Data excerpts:
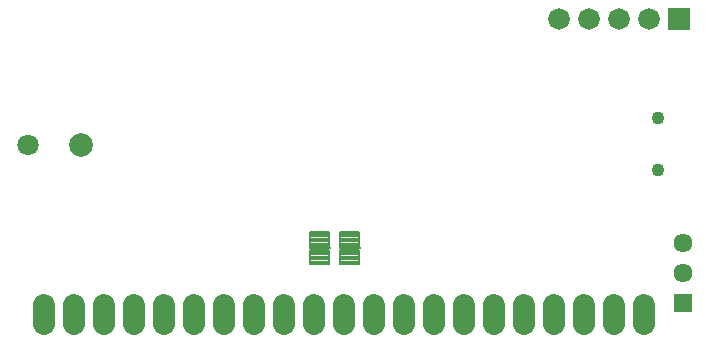
<source format=gbs>
G75*
G70*
%OFA0B0*%
%FSLAX24Y24*%
%IPPOS*%
%LPD*%
%AMOC8*
5,1,8,0,0,1.08239X$1,22.5*
%
%ADD10R,0.0720X0.0720*%
%ADD11C,0.0720*%
%ADD12C,0.0434*%
%ADD13C,0.0789*%
%ADD14C,0.0710*%
%ADD15C,0.0720*%
%ADD16C,0.0081*%
%ADD17R,0.0720X0.0060*%
%ADD18R,0.0635X0.0635*%
%ADD19C,0.0635*%
D10*
X023823Y010791D03*
D11*
X022823Y010791D03*
X021823Y010791D03*
X020823Y010791D03*
X019823Y010791D03*
D12*
X023132Y007487D03*
X023132Y005755D03*
D13*
X003876Y006591D03*
D14*
X002105Y006591D03*
D15*
X002662Y001269D02*
X002662Y000629D01*
X003662Y000629D02*
X003662Y001269D01*
X004662Y001269D02*
X004662Y000629D01*
X005662Y000629D02*
X005662Y001269D01*
X006662Y001269D02*
X006662Y000629D01*
X007662Y000629D02*
X007662Y001269D01*
X008662Y001269D02*
X008662Y000629D01*
X009662Y000629D02*
X009662Y001269D01*
X010662Y001269D02*
X010662Y000629D01*
X011662Y000629D02*
X011662Y001269D01*
X012662Y001269D02*
X012662Y000629D01*
X013662Y000629D02*
X013662Y001269D01*
X014662Y001269D02*
X014662Y000629D01*
X015662Y000629D02*
X015662Y001269D01*
X016662Y001269D02*
X016662Y000629D01*
X017662Y000629D02*
X017662Y001269D01*
X018662Y001269D02*
X018662Y000629D01*
X019662Y000629D02*
X019662Y001269D01*
X020662Y001269D02*
X020662Y000629D01*
X021662Y000629D02*
X021662Y001269D01*
X022662Y001269D02*
X022662Y000629D01*
D16*
X013166Y002631D02*
X013166Y003091D01*
X013166Y002631D02*
X012536Y002631D01*
X012536Y003091D01*
X013166Y003091D01*
X013166Y002711D02*
X012536Y002711D01*
X012536Y002791D02*
X013166Y002791D01*
X013166Y002871D02*
X012536Y002871D01*
X012536Y002951D02*
X013166Y002951D01*
X013166Y003031D02*
X012536Y003031D01*
X012166Y003091D02*
X012166Y002631D01*
X011536Y002631D01*
X011536Y003091D01*
X012166Y003091D01*
X012166Y002711D02*
X011536Y002711D01*
X011536Y002791D02*
X012166Y002791D01*
X012166Y002871D02*
X011536Y002871D01*
X011536Y002951D02*
X012166Y002951D01*
X012166Y003031D02*
X011536Y003031D01*
X012166Y003231D02*
X012166Y003691D01*
X012166Y003231D02*
X011536Y003231D01*
X011536Y003691D01*
X012166Y003691D01*
X012166Y003311D02*
X011536Y003311D01*
X011536Y003391D02*
X012166Y003391D01*
X012166Y003471D02*
X011536Y003471D01*
X011536Y003551D02*
X012166Y003551D01*
X012166Y003631D02*
X011536Y003631D01*
X013166Y003691D02*
X013166Y003231D01*
X012536Y003231D01*
X012536Y003691D01*
X013166Y003691D01*
X013166Y003311D02*
X012536Y003311D01*
X012536Y003391D02*
X013166Y003391D01*
X013166Y003471D02*
X012536Y003471D01*
X012536Y003551D02*
X013166Y003551D01*
X013166Y003631D02*
X012536Y003631D01*
D17*
X012851Y003161D03*
X011851Y003161D03*
D18*
X023939Y001342D03*
D19*
X023939Y002342D03*
X023939Y003342D03*
M02*

</source>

** Work required **
Once the pictures are set aside, write out the entries verbatim.

** Response below **
<source format=gbs>
G75*
G70*
%OFA0B0*%
%FSLAX24Y24*%
%IPPOS*%
%LPD*%
%AMOC8*
5,1,8,0,0,1.08239X$1,22.5*
%
%ADD10R,0.0720X0.0720*%
%ADD11C,0.0720*%
%ADD12C,0.0434*%
%ADD13C,0.0789*%
%ADD14C,0.0710*%
%ADD15C,0.0720*%
%ADD16C,0.0081*%
%ADD17R,0.0720X0.0060*%
%ADD18R,0.0635X0.0635*%
%ADD19C,0.0635*%
D10*
X023823Y010791D03*
D11*
X022823Y010791D03*
X021823Y010791D03*
X020823Y010791D03*
X019823Y010791D03*
D12*
X023132Y007487D03*
X023132Y005755D03*
D13*
X003876Y006591D03*
D14*
X002105Y006591D03*
D15*
X002662Y001269D02*
X002662Y000629D01*
X003662Y000629D02*
X003662Y001269D01*
X004662Y001269D02*
X004662Y000629D01*
X005662Y000629D02*
X005662Y001269D01*
X006662Y001269D02*
X006662Y000629D01*
X007662Y000629D02*
X007662Y001269D01*
X008662Y001269D02*
X008662Y000629D01*
X009662Y000629D02*
X009662Y001269D01*
X010662Y001269D02*
X010662Y000629D01*
X011662Y000629D02*
X011662Y001269D01*
X012662Y001269D02*
X012662Y000629D01*
X013662Y000629D02*
X013662Y001269D01*
X014662Y001269D02*
X014662Y000629D01*
X015662Y000629D02*
X015662Y001269D01*
X016662Y001269D02*
X016662Y000629D01*
X017662Y000629D02*
X017662Y001269D01*
X018662Y001269D02*
X018662Y000629D01*
X019662Y000629D02*
X019662Y001269D01*
X020662Y001269D02*
X020662Y000629D01*
X021662Y000629D02*
X021662Y001269D01*
X022662Y001269D02*
X022662Y000629D01*
D16*
X013166Y002631D02*
X013166Y003091D01*
X013166Y002631D02*
X012536Y002631D01*
X012536Y003091D01*
X013166Y003091D01*
X013166Y002711D02*
X012536Y002711D01*
X012536Y002791D02*
X013166Y002791D01*
X013166Y002871D02*
X012536Y002871D01*
X012536Y002951D02*
X013166Y002951D01*
X013166Y003031D02*
X012536Y003031D01*
X012166Y003091D02*
X012166Y002631D01*
X011536Y002631D01*
X011536Y003091D01*
X012166Y003091D01*
X012166Y002711D02*
X011536Y002711D01*
X011536Y002791D02*
X012166Y002791D01*
X012166Y002871D02*
X011536Y002871D01*
X011536Y002951D02*
X012166Y002951D01*
X012166Y003031D02*
X011536Y003031D01*
X012166Y003231D02*
X012166Y003691D01*
X012166Y003231D02*
X011536Y003231D01*
X011536Y003691D01*
X012166Y003691D01*
X012166Y003311D02*
X011536Y003311D01*
X011536Y003391D02*
X012166Y003391D01*
X012166Y003471D02*
X011536Y003471D01*
X011536Y003551D02*
X012166Y003551D01*
X012166Y003631D02*
X011536Y003631D01*
X013166Y003691D02*
X013166Y003231D01*
X012536Y003231D01*
X012536Y003691D01*
X013166Y003691D01*
X013166Y003311D02*
X012536Y003311D01*
X012536Y003391D02*
X013166Y003391D01*
X013166Y003471D02*
X012536Y003471D01*
X012536Y003551D02*
X013166Y003551D01*
X013166Y003631D02*
X012536Y003631D01*
D17*
X012851Y003161D03*
X011851Y003161D03*
D18*
X023939Y001342D03*
D19*
X023939Y002342D03*
X023939Y003342D03*
M02*

</source>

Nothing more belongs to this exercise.